# THE TASK:
You are asked to repeat the listing word for word and to leave out its pictures.

# RECORDS SHOWN:
━━━━━━━━━━━━━━━━━━━━

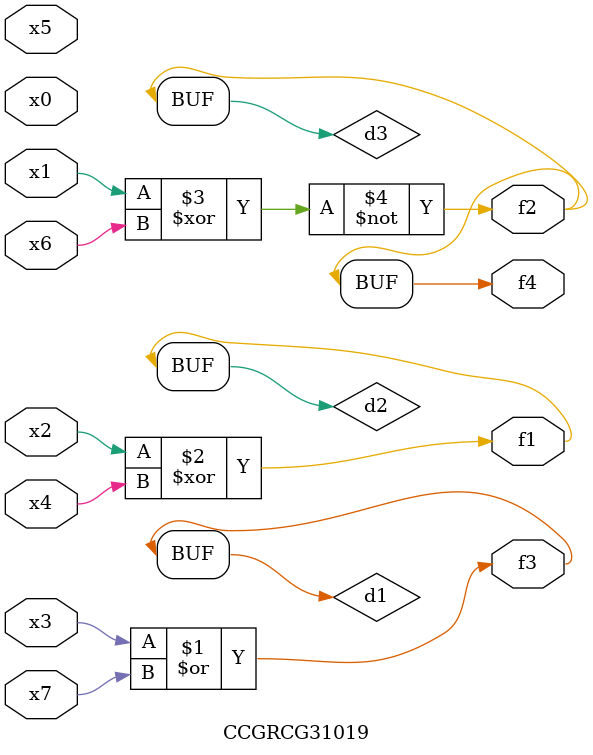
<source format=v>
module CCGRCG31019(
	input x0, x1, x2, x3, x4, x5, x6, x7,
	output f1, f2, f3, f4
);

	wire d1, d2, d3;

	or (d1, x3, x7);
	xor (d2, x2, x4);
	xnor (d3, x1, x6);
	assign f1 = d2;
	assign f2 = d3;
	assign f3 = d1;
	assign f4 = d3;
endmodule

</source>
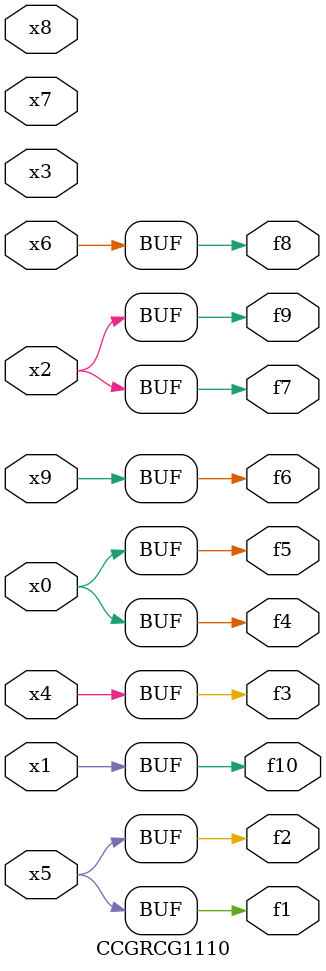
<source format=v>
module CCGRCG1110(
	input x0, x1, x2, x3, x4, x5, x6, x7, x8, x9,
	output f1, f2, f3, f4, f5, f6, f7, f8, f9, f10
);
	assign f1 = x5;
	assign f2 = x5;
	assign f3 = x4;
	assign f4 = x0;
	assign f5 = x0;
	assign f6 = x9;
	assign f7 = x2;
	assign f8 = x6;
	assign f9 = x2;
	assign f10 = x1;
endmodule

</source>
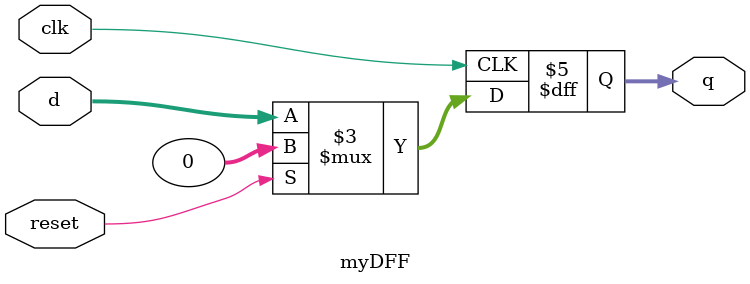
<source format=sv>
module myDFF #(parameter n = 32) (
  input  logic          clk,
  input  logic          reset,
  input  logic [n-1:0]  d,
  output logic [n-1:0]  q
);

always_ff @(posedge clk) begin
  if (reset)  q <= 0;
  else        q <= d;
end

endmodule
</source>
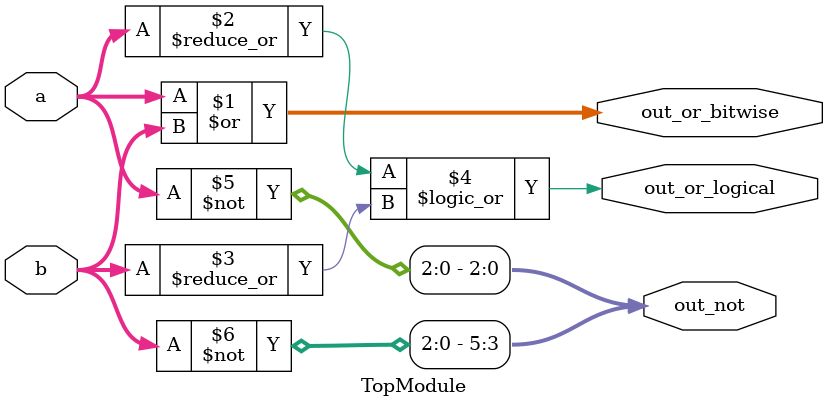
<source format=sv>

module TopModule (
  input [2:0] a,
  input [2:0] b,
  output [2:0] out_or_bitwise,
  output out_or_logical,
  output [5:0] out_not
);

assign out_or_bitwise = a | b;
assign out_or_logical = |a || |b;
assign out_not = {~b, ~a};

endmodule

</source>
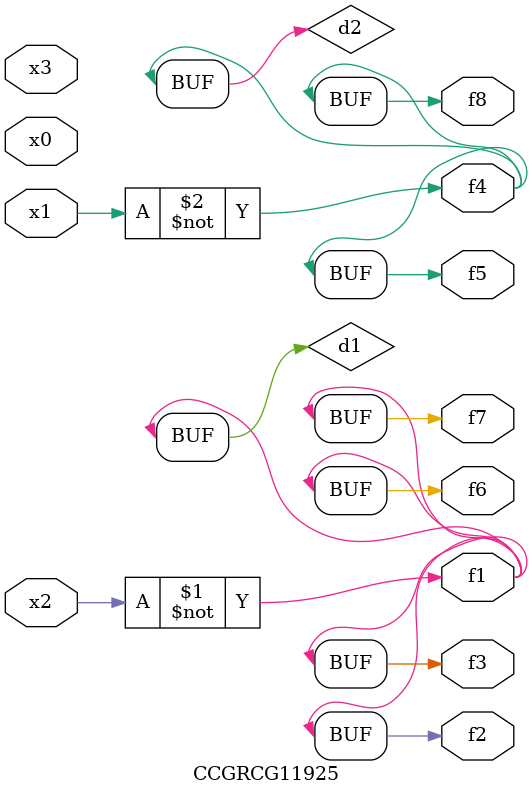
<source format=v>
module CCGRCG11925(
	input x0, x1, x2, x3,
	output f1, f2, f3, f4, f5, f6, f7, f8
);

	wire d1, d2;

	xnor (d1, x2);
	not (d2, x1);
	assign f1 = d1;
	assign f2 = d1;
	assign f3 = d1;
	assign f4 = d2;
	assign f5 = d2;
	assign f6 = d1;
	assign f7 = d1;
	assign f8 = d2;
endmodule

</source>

━━━━━━━━━━━━━━━━━━━━

# REPLY TO THE EXERCISE:
<source format=v>
module CCGRCG31019(
	input x0, x1, x2, x3, x4, x5, x6, x7,
	output f1, f2, f3, f4
);

	wire d1, d2, d3;

	or (d1, x3, x7);
	xor (d2, x2, x4);
	xnor (d3, x1, x6);
	assign f1 = d2;
	assign f2 = d3;
	assign f3 = d1;
	assign f4 = d3;
endmodule

</source>
<source format=v>
module CCGRCG1110(
	input x0, x1, x2, x3, x4, x5, x6, x7, x8, x9,
	output f1, f2, f3, f4, f5, f6, f7, f8, f9, f10
);
	assign f1 = x5;
	assign f2 = x5;
	assign f3 = x4;
	assign f4 = x0;
	assign f5 = x0;
	assign f6 = x9;
	assign f7 = x2;
	assign f8 = x6;
	assign f9 = x2;
	assign f10 = x1;
endmodule

</source>
<source format=sv>
module myDFF #(parameter n = 32) (
  input  logic          clk,
  input  logic          reset,
  input  logic [n-1:0]  d,
  output logic [n-1:0]  q
);

always_ff @(posedge clk) begin
  if (reset)  q <= 0;
  else        q <= d;
end

endmodule
</source>
<source format=sv>

module TopModule (
  input [2:0] a,
  input [2:0] b,
  output [2:0] out_or_bitwise,
  output out_or_logical,
  output [5:0] out_not
);

assign out_or_bitwise = a | b;
assign out_or_logical = |a || |b;
assign out_not = {~b, ~a};

endmodule

</source>
<source format=v>
module CCGRCG11925(
	input x0, x1, x2, x3,
	output f1, f2, f3, f4, f5, f6, f7, f8
);

	wire d1, d2;

	xnor (d1, x2);
	not (d2, x1);
	assign f1 = d1;
	assign f2 = d1;
	assign f3 = d1;
	assign f4 = d2;
	assign f5 = d2;
	assign f6 = d1;
	assign f7 = d1;
	assign f8 = d2;
endmodule

</source>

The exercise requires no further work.